Don't Let Debt Fester

garden-shop

A friend of mine recently reminded me of a tale from his schoolday’s employment. His Saturday job was helping out at the local garden shop. The pay wasn’t huge of course, but one evening when locking up the owner asked, that as he didn’t have a lot of change, whether he could rather pay him double next week instead. My friend agreed.

It was, of course, a big mistake.

The shopkeeper neglected to pay again, and eventually the unsettled dues mounted. To an amount not just substantial to a teenager.

A confrontation followed. The money owed, begrudgingly paid. The relationship irreparably damaged. Everyone lost.

It’s crazy how the same scene gets played out between grown-ups in solution selling situations.

The tendency is for the creditor (the person going unpaid) to avoid upsetting the applecart because they fear they’ll never see anything.

In a demonstration of learning, my same pal told me of how he once let out a room in a house. One month, despite a history of prompt payment, his tenant asked for that month’s rent to be split over the next two. This raised alarm bells naturally.

A swift resolution involved confirming a one-time change to terms, with any repetition leading to termination.

A slightly different case, yet the principle remains solid.
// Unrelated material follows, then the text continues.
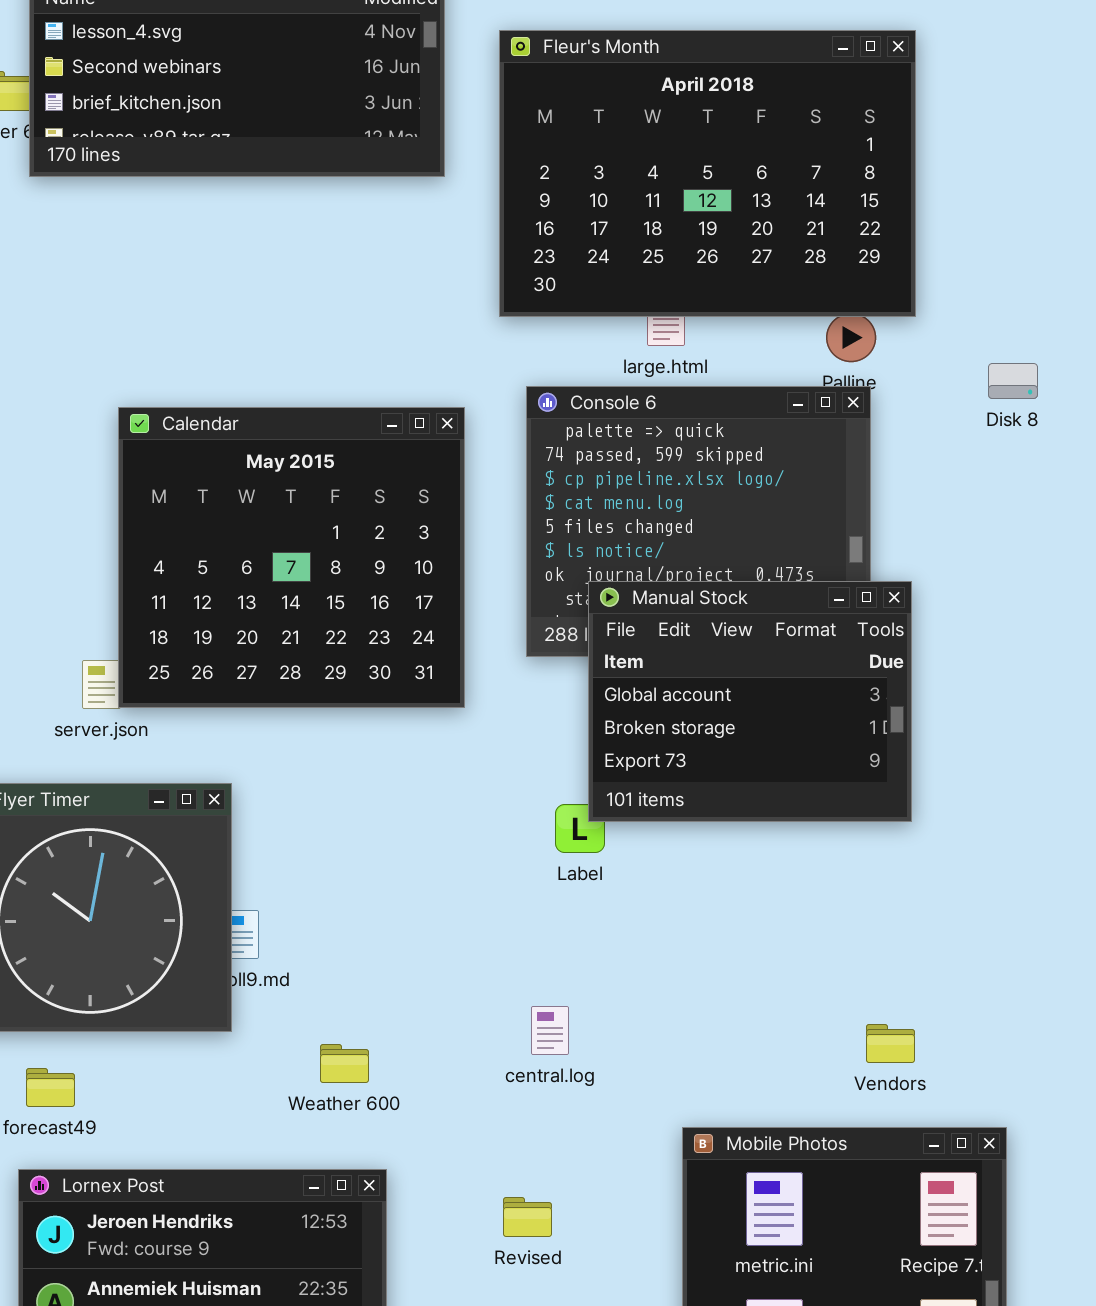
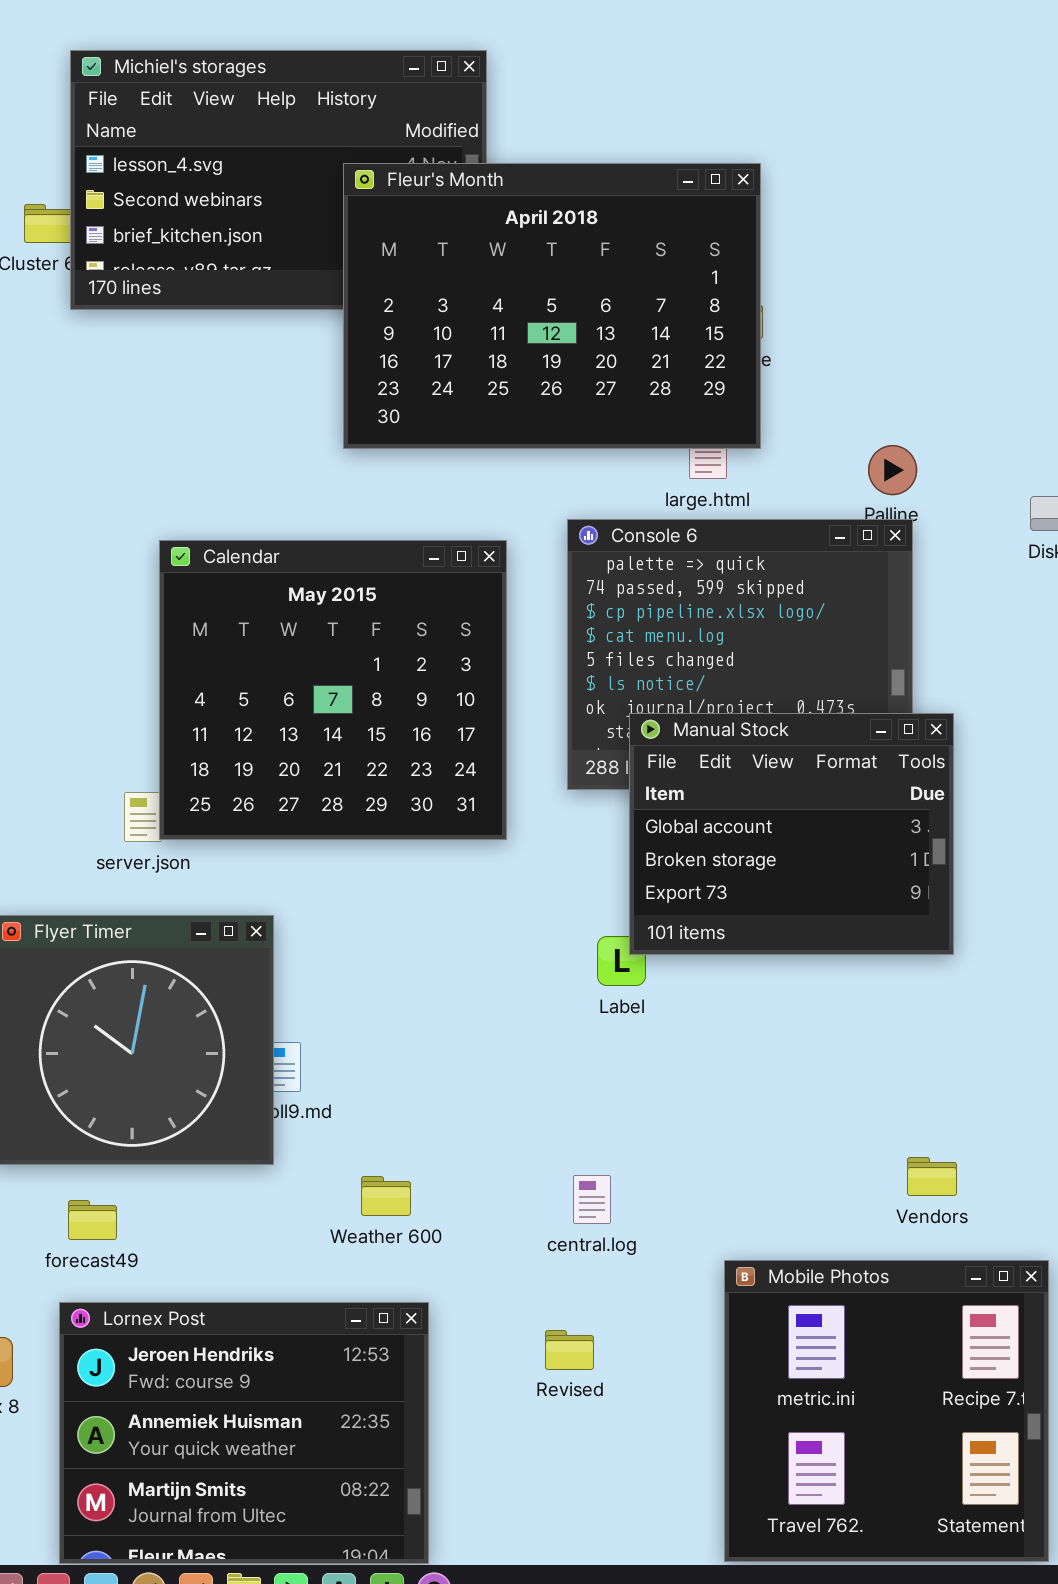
Fleur's Month: [499,30,916,317] -> [343,163,761,449], moved
central.log: [531,1006,569,1055] -> [573,1175,611,1224], moved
I myself have faced similar dilemmas. Giant corporate customer thinks it’s okay to stiff smaller supplier for the hell of it by delaying payment with no justification.

My response has been to alter the terms with an agreed amendment. Even though this has meant carrying on for a while as was. Yet what I should have done, is withdraw my services. Yes, it takes nerves of steel, but for all the sleepless nights, internal trauma and negative impact on paying customers, the ones that should still enjoy platinum service, it is the only sensible course.

Payment terms strike me as a negotiation currency that salespeople at the sharp end are not traditionally given much leeway to utilise. If you revel in disproving that image, remember to consider what sanction, or action, you might deploy if and when a payment is missed.